Well, here's the next instalment, we're just back from a weekend in Spain and the first night we got slightly tipsy and I managed to broach the subject with DP, i.e why I had a hospital appointment the week before. In fact, he asked me what it was about and I just blurted it all out!! It transpired that he has no problem at all with the sperm test, and he has now become quite enthusiastic about the whole issue of BMS and when we need to do it, etc etc!! How wrong I was about his reaction. Good news, huh! He has even promised to try and lead a more healthy lifestyle too, so we shall see what the results of the test are, when we can spare some time to pop down the clinic. 

*breathes sigh of relief*


----------



## WendyD (Feb 28, 2008)

Hello MadameJoJo, welcome to FF

some of your story so mirrors mine, I was 36 in Feb 2006, got married for second time in May that year and started ttc in July 2006 thinking it would 'just happen'! Oh no  . My DH also has children to a previous partner.

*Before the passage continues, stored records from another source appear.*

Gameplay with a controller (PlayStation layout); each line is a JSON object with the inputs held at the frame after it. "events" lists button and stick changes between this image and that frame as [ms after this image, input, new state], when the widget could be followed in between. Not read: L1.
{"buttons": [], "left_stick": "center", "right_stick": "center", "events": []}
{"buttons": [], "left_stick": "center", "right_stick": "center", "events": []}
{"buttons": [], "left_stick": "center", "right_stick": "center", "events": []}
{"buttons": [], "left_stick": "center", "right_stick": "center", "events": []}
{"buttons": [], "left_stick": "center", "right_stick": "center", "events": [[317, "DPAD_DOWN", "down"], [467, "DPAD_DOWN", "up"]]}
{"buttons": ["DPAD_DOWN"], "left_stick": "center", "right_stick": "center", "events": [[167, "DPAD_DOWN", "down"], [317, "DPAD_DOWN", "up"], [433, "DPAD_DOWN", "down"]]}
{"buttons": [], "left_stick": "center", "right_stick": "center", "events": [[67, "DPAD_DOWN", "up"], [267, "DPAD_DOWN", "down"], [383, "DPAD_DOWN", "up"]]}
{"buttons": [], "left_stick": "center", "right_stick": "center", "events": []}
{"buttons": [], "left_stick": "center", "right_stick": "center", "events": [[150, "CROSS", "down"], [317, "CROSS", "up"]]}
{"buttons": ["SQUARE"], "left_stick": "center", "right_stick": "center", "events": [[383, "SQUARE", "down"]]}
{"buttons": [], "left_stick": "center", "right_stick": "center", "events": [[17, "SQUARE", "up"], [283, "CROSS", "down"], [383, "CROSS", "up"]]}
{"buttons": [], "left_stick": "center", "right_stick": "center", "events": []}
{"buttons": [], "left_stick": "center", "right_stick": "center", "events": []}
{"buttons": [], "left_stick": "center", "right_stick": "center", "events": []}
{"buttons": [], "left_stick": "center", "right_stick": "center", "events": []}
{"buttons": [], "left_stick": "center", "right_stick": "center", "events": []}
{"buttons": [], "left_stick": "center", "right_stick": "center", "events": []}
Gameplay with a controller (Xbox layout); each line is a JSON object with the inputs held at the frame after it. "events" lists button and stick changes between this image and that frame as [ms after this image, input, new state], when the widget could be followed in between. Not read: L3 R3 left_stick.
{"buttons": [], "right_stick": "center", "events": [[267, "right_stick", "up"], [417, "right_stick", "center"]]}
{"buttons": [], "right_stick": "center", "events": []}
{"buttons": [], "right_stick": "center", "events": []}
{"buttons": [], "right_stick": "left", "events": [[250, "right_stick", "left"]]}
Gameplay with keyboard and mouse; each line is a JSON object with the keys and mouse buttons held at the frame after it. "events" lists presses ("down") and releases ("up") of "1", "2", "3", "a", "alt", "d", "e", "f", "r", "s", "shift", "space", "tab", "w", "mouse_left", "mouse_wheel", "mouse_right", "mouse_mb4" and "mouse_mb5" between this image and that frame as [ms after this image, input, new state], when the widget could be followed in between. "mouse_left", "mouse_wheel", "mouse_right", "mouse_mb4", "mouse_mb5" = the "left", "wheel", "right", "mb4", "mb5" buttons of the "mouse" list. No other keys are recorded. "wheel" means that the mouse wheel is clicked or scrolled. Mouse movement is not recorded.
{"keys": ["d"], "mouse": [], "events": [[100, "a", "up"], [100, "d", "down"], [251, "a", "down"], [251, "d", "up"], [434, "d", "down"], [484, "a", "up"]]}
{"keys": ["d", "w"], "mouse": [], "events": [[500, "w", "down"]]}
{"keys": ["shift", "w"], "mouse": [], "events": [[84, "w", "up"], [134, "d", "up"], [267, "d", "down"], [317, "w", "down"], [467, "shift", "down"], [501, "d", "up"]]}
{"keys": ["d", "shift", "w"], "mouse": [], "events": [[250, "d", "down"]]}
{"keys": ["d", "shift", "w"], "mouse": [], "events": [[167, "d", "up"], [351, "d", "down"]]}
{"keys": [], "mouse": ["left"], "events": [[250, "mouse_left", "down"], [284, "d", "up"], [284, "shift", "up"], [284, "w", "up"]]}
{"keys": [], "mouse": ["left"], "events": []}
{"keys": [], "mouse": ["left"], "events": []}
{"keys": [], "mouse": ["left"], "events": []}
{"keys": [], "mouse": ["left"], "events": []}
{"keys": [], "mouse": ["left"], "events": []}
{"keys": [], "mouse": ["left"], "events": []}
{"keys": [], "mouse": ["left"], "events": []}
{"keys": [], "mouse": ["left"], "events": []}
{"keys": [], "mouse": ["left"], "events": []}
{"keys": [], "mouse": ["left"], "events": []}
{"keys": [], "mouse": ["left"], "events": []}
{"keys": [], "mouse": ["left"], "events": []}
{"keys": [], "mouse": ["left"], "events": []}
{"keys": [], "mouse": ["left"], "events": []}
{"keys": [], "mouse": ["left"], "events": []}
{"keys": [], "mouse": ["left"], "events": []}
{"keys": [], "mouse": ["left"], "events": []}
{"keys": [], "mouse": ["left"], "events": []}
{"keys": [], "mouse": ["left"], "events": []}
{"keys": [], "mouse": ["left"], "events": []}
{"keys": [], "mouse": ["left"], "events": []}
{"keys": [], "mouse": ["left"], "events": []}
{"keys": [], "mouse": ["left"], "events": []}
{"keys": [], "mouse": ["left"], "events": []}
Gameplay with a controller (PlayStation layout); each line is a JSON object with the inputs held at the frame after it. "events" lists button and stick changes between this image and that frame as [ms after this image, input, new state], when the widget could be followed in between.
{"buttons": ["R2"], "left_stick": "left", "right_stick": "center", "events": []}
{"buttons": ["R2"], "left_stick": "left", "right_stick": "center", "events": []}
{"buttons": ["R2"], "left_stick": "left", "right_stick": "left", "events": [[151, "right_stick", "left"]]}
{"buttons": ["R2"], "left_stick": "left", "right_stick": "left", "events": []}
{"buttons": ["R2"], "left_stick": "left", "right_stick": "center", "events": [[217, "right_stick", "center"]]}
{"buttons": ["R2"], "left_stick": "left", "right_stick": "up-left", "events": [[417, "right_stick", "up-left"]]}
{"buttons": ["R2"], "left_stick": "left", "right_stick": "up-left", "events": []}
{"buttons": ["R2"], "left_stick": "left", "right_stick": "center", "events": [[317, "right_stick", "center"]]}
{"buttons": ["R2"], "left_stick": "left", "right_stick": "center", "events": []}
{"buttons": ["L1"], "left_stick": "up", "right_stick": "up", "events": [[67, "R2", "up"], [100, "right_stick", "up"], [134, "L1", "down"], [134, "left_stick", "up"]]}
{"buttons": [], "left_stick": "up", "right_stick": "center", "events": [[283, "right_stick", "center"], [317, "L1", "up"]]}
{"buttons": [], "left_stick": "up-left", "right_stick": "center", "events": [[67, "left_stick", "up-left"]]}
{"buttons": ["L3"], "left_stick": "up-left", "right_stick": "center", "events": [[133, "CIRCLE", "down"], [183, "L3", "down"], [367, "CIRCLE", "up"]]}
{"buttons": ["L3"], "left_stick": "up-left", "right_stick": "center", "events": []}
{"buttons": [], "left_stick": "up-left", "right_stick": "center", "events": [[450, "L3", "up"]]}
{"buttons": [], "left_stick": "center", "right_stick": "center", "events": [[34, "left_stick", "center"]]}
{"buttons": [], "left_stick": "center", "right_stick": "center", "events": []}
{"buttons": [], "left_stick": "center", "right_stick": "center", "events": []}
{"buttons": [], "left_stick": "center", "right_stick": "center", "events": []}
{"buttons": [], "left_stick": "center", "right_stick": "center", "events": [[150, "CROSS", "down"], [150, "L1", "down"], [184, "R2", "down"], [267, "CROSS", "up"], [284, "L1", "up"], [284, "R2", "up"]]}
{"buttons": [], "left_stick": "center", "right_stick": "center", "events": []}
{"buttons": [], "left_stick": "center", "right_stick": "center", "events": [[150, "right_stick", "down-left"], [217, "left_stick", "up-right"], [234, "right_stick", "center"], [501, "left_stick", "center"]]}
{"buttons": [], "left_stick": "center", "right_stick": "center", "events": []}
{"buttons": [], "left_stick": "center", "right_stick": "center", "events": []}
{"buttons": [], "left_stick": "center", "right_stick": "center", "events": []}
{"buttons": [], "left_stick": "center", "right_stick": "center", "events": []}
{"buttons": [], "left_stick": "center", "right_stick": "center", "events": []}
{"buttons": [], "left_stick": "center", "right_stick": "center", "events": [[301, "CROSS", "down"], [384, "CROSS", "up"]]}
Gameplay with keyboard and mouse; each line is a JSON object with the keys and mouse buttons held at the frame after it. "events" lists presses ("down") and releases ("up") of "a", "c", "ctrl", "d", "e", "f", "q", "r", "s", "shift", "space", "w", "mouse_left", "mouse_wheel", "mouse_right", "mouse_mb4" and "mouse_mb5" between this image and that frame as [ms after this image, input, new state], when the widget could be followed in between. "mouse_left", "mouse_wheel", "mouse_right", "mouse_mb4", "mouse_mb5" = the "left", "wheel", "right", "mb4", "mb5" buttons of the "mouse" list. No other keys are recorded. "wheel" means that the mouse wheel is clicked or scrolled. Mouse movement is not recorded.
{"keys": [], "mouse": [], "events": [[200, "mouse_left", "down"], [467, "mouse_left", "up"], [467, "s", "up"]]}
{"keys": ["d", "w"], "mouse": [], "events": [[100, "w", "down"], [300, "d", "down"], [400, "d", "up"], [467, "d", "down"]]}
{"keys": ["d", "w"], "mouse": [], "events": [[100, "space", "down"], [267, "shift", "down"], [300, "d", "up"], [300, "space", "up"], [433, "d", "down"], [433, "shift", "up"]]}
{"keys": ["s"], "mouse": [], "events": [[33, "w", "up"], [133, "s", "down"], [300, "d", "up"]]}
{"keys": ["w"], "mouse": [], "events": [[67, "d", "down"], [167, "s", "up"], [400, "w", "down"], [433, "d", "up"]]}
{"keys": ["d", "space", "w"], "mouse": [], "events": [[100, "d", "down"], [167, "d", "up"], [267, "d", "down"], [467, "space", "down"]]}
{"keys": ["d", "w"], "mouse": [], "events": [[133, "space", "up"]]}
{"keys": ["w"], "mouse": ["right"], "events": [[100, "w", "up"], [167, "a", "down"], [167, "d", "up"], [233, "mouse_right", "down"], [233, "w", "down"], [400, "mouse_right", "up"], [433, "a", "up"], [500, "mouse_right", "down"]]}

Think the SA tests are pretty regular, mine's not bothered about doing them, more concerned about whether he'll be able to 'perform' (sorry tmi!)

Glad your DP is ok with doing his test and excellent news about him trying to lead a healthier life, it can only help you both ttc.

Hope all goes well for you, take care hun

x x x


----------



## MadameJoJo (Feb 25, 2008)

Thanks for your supportive comment...wishing you lots of luck hun xx


----------



## MadameJoJo (Feb 25, 2008)

Good evening!

I managed to arrange an appointment for DP to go to the clinic next Friday, so progress has definitely been made. I'm so relieved, and I just hope he isn't put off by the surroundings and the pressure to produce something! We had a little joke last night, wondering why I can't come along and give him a 'helping hand' so to speak!     He's surprisingly relaxed about the whole thing (or maybe he's really stressing about inside but he's not letting on too badly!)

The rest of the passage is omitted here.